__WHAT YOU SHOULD DO__
All the entries need to be duplicated exactly, with the pictures omitted.

INPUT below:

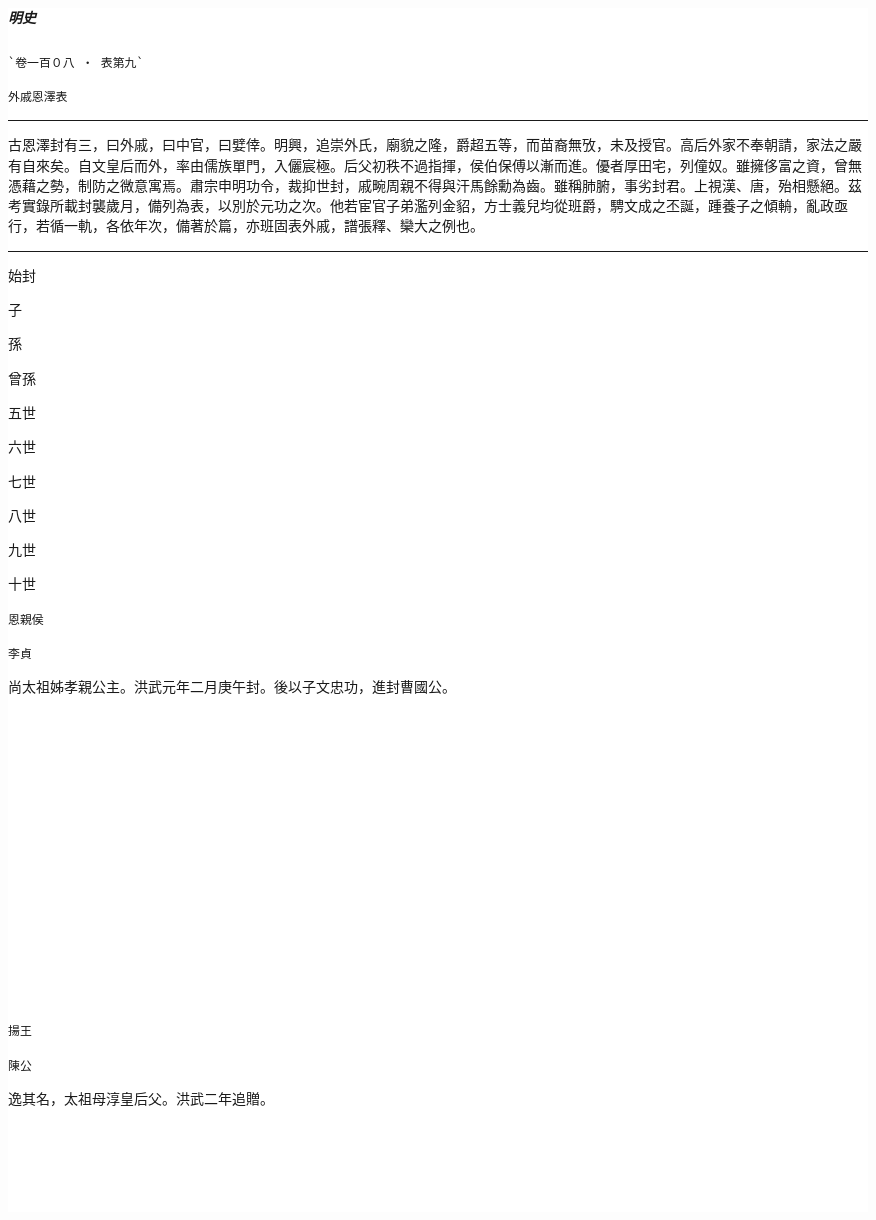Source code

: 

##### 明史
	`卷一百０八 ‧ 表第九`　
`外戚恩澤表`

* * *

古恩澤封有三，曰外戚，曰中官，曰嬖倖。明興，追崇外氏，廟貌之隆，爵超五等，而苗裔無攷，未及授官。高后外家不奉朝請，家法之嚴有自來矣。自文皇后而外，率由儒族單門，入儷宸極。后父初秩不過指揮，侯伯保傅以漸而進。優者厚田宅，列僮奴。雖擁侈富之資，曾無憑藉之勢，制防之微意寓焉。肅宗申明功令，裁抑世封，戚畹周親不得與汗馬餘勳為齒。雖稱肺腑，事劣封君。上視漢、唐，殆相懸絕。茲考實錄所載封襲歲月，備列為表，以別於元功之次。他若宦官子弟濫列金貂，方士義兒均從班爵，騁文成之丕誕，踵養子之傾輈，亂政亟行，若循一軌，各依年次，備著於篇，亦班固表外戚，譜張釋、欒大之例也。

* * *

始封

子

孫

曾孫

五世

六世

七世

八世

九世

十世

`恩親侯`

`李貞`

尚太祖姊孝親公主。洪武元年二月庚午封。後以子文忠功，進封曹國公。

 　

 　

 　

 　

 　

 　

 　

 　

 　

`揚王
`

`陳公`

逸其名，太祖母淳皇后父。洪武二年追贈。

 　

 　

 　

End of INPUT.

__YOUR RESPONSE__
Source code

: 

##### 明史
	`卷一百０八 ‧ 表第九`　
`外戚恩澤表`

* * *

古恩澤封有三，曰外戚，曰中官，曰嬖倖。明興，追崇外氏，廟貌之隆，爵超五等，而苗裔無攷，未及授官。高后外家不奉朝請，家法之嚴有自來矣。自文皇后而外，率由儒族單門，入儷宸極。后父初秩不過指揮，侯伯保傅以漸而進。優者厚田宅，列僮奴。雖擁侈富之資，曾無憑藉之勢，制防之微意寓焉。肅宗申明功令，裁抑世封，戚畹周親不得與汗馬餘勳為齒。雖稱肺腑，事劣封君。上視漢、唐，殆相懸絕。茲考實錄所載封襲歲月，備列為表，以別於元功之次。他若宦官子弟濫列金貂，方士義兒均從班爵，騁文成之丕誕，踵養子之傾輈，亂政亟行，若循一軌，各依年次，備著於篇，亦班固表外戚，譜張釋、欒大之例也。

* * *

始封

子

孫

曾孫

五世

六世

七世

八世

九世

十世

`恩親侯`

`李貞`

尚太祖姊孝親公主。洪武元年二月庚午封。後以子文忠功，進封曹國公。

 　

 　

 　

 　

 　

 　

 　

 　

 　

`揚王
`

`陳公`

逸其名，太祖母淳皇后父。洪武二年追贈。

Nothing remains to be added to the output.